__Action item__:
Everything from the line with "cuenta con una" to the end of the data should be restated word for word, and nothing before it.

__Entries provided__:
***
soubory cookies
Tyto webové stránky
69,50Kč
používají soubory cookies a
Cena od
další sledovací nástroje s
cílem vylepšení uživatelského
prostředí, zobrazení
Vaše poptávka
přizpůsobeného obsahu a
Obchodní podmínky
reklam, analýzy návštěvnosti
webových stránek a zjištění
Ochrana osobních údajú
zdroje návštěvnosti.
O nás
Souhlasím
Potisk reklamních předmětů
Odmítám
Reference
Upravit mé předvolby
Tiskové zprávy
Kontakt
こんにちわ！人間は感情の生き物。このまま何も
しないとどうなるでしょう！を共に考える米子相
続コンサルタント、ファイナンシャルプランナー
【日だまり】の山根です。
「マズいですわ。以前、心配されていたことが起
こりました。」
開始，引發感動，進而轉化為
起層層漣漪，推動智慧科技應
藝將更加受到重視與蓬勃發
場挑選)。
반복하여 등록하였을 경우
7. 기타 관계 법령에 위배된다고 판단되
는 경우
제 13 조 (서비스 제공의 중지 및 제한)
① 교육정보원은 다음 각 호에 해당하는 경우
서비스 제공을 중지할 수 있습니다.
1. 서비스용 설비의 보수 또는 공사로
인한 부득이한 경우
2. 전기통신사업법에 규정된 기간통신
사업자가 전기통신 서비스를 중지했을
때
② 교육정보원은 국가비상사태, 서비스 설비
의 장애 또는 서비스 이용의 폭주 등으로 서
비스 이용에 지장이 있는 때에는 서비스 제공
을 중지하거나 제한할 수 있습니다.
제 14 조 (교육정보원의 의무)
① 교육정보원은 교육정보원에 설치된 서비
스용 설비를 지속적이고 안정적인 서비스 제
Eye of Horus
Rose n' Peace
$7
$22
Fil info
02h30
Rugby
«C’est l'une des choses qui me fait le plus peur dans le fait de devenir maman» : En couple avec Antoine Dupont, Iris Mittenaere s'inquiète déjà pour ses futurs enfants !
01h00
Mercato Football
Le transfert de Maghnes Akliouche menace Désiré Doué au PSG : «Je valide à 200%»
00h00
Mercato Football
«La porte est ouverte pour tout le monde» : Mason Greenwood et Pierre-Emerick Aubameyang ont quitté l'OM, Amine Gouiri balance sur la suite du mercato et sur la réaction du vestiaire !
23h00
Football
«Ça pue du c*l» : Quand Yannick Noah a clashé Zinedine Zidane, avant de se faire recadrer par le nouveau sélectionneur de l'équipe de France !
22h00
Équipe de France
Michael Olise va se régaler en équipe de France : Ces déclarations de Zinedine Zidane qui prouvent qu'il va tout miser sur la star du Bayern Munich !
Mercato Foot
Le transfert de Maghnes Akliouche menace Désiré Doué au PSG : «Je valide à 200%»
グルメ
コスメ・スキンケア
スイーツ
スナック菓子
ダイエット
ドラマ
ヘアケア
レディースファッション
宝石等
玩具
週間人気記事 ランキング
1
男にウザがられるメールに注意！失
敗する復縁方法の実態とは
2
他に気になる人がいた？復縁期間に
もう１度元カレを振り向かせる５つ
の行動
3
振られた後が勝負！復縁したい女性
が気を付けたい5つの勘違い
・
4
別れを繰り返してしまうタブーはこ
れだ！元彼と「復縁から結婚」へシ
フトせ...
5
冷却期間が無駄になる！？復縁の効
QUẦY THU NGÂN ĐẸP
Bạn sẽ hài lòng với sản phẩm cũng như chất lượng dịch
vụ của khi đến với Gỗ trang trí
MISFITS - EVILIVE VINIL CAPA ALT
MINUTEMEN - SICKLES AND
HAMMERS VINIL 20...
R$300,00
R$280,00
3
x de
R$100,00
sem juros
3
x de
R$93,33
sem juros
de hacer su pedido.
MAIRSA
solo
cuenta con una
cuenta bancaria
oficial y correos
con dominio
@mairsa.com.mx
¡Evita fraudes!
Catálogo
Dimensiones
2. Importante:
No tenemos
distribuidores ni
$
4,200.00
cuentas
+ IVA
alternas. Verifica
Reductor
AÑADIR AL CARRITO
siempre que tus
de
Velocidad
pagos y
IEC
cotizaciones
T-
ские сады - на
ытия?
***
__Reply to the task__:
cuenta con una
cuenta bancaria
oficial y correos
con dominio
@mairsa.com.mx
¡Evita fraudes!
Catálogo
Dimensiones
2. Importante:
No tenemos
distribuidores ni
$
4,200.00
cuentas
+ IVA
alternas. Verifica
Reductor
AÑADIR AL CARRITO
siempre que tus
de
Velocidad
pagos y
IEC
cotizaciones
T-
ские сады - на
ытия?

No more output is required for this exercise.